• **Data excerpts**
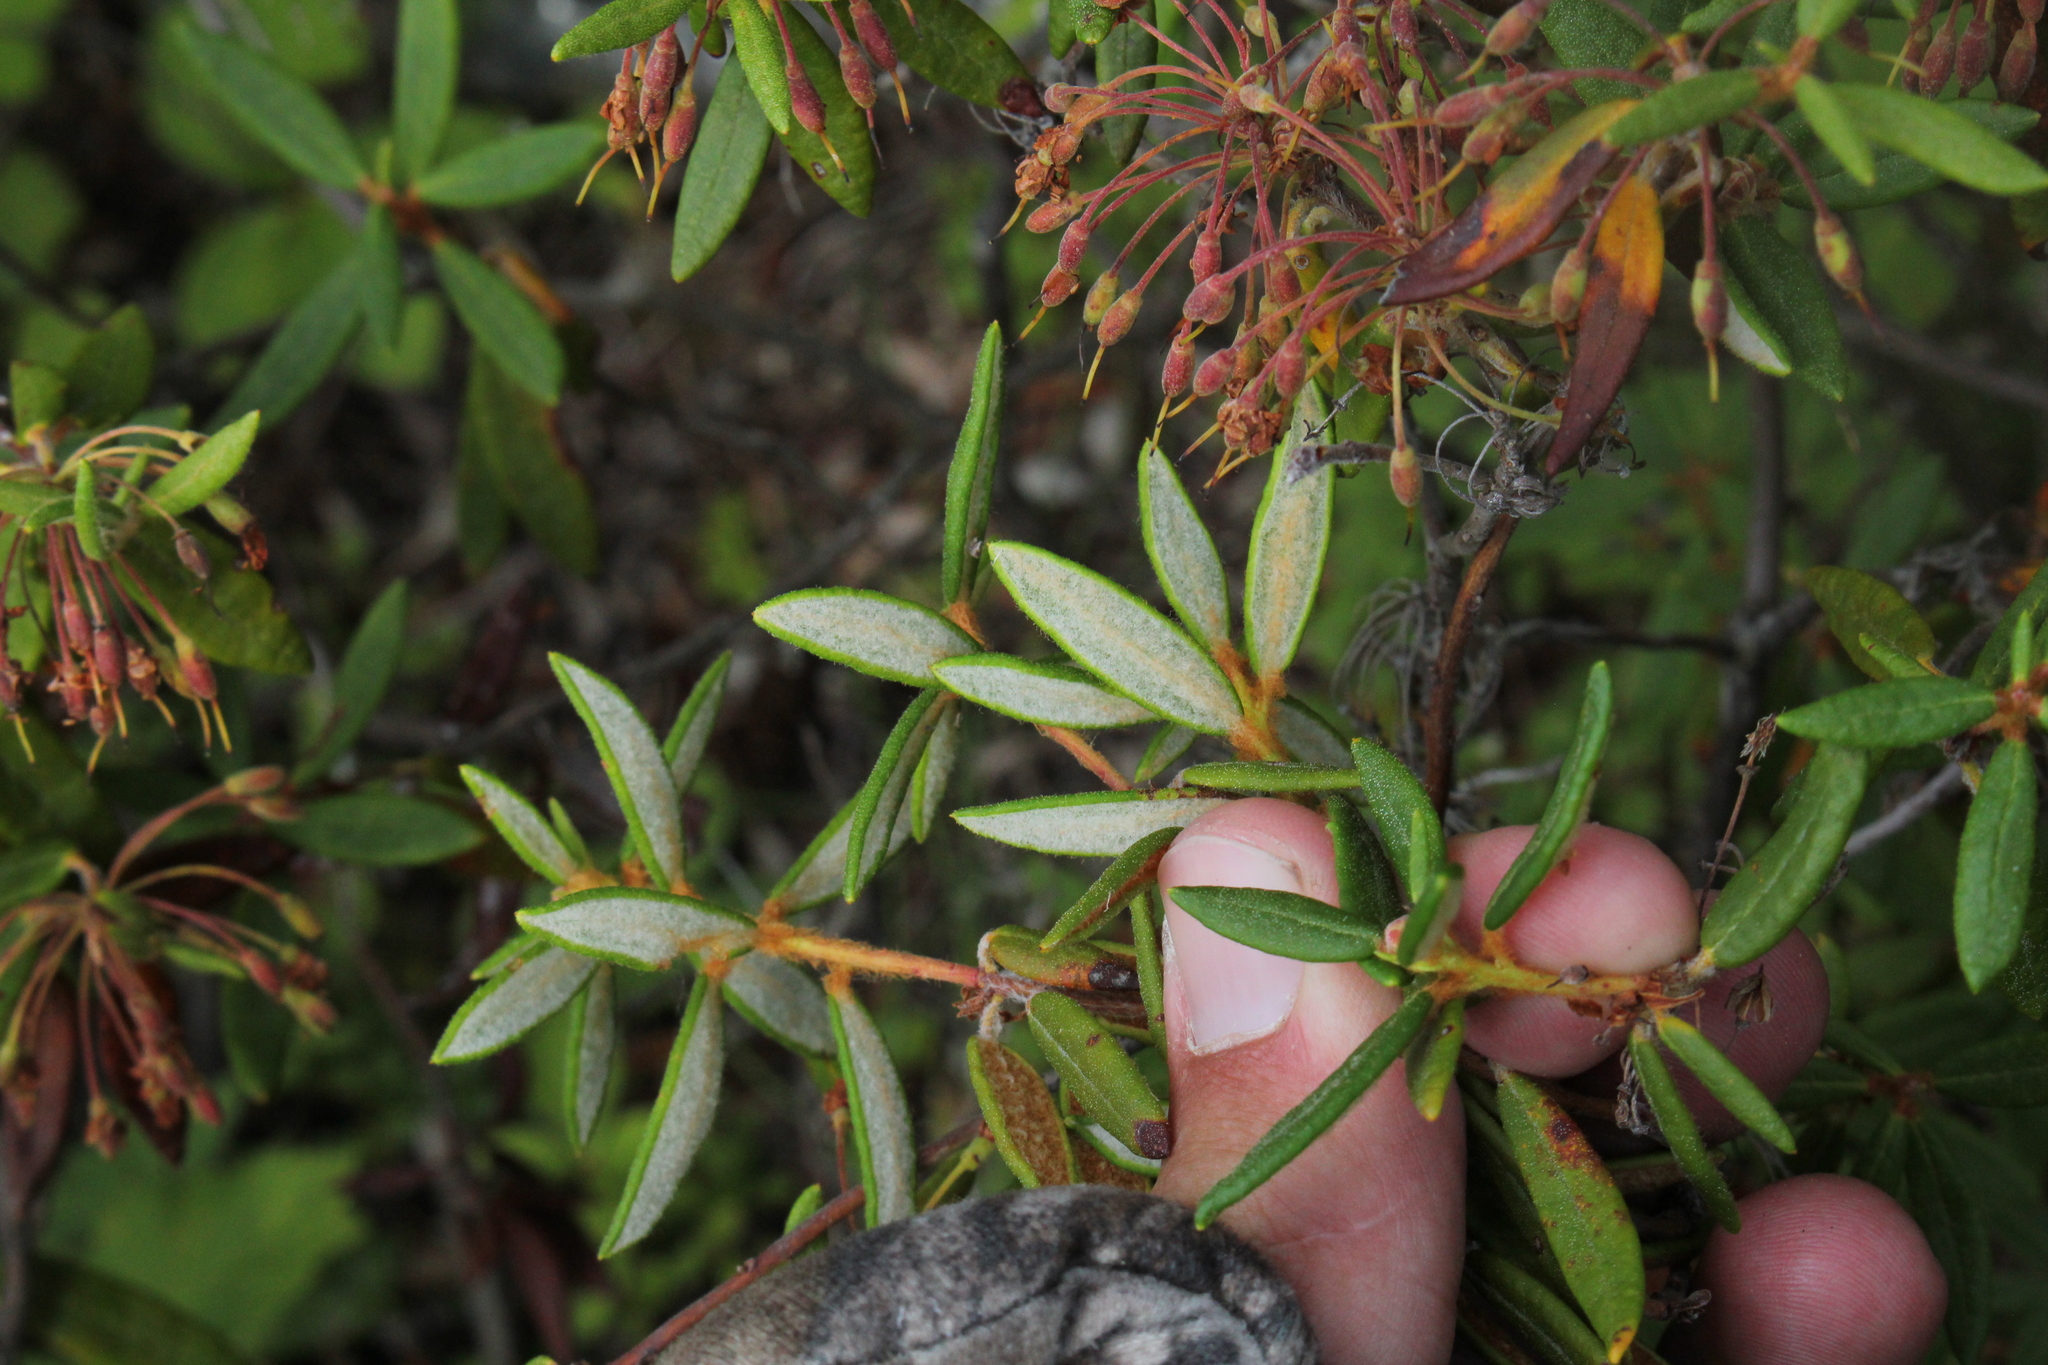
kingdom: Plantae
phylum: Tracheophyta
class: Magnoliopsida
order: Ericales
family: Ericaceae
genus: Rhododendron
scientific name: Rhododendron groenlandicum
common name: Bog labrador tea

• **To do**
Please retype every line of the records above word for word, but leave the pictures out.

• **Problem solution**
kingdom: Plantae
phylum: Tracheophyta
class: Magnoliopsida
order: Ericales
family: Ericaceae
genus: Rhododendron
scientific name: Rhododendron groenlandicum
common name: Bog labrador tea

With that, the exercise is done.